Il y a les lumières que les yeux des hommes ont vues. Ce sont les moins belles. C’est tel geste théâtral devant autrui, même quand on prend des airs modestes. Il est si difficile de garder un cœur vraiment naïf et de ne pas être trop content de soi-même…
Ces lumières-là, ces lumières imparfaites sont celles dont on se souviendra au dehors. Soit. Mais ces lumières font mal aux yeux. On est aveuglé quand on les quitte. Et on est si souvent replongé des lumières crues dans les ombres de la banalité quotidienne ou des revers !
Je me souviens de ces lumières. Je les aime dans la mesure où elles ont éclairé brusquement l’idéal vers lequel je marche.

Je ne devrais aimer ces lumières-là que pour ce motif.
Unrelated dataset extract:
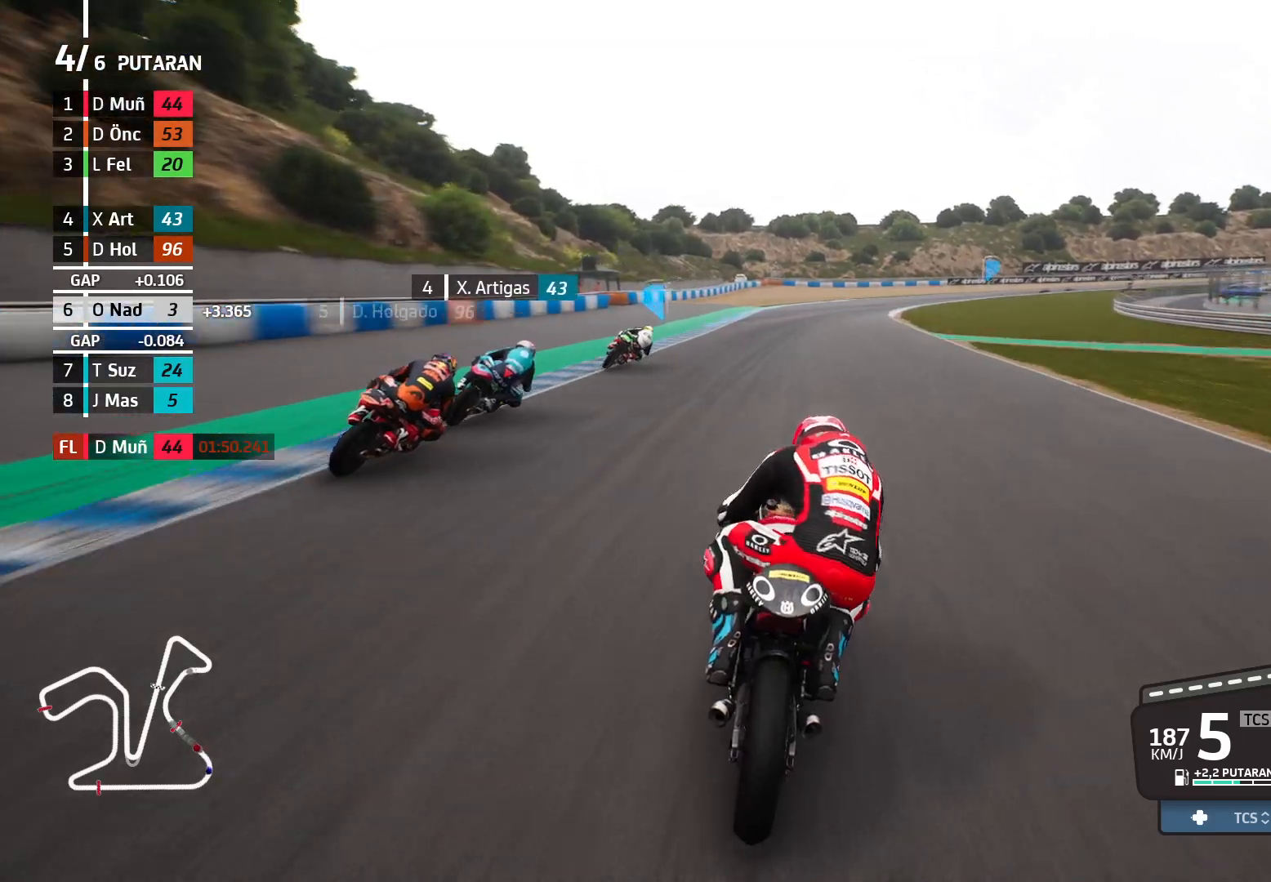
{"buttons": ["L2"], "left_stick": "right", "events": [[100, "R2", "up"], [267, "L2", "down"]]}
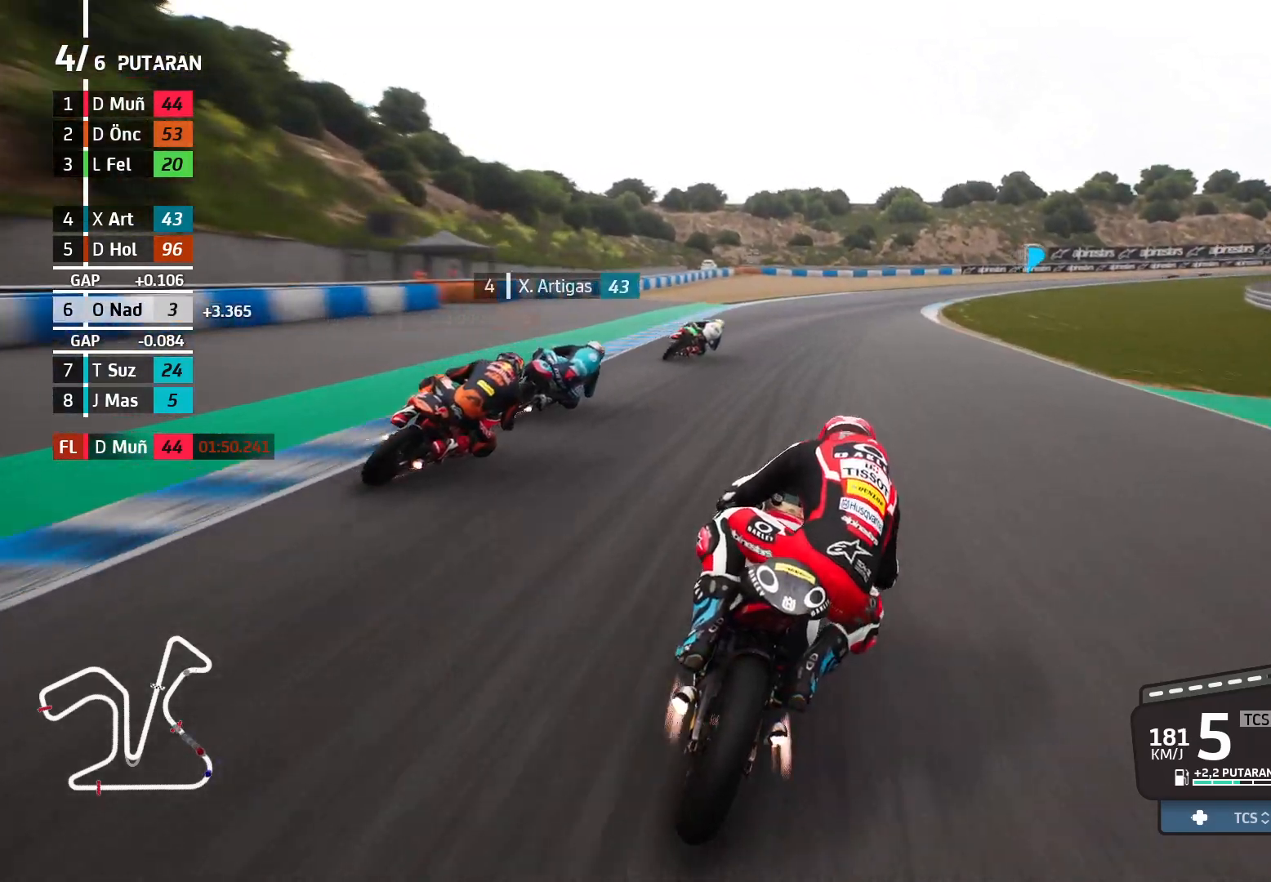
{"buttons": [], "left_stick": "right", "events": [[217, "X", "down"], [283, "X", "up"], [450, "L2", "up"]]}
Mais je sais bien que je me laisse prendre à la satisfaction que j’ai de moi-même. Finalement, ces lumières, nécessaires à l’action, m’attristent car elles me montrent que, chaque fois, je mords, un peu ou beaucoup, à l’hameçon de la vanité ou de l’orgueil.
Et puis il y a les autres lumières, celles que nul n’aperçoit du dehors. Elles éclairent notre âme aux rayons X. On sait alors exactement ce qu’on vaut. Et on n’est plus très fier. On voit crûment chacune de ses faiblesses, on ne trouve que de mauvaises excuses à cent fautes, toujours les mêmes.

Mais c’est justement parce qu’on ne connaît que trop bien sa médiocrité qu’on éprouve des joies enivrantes quand les lumières qui naissent de la chaleur de l’âme finissent par éclairer une oeuvre qui marque un effort. Ce n’est pas encore grand-chose, mais c’est né après tant de lâchetés secrètes que ce premier sourire intérieur plonge dans des ravissements indicibles.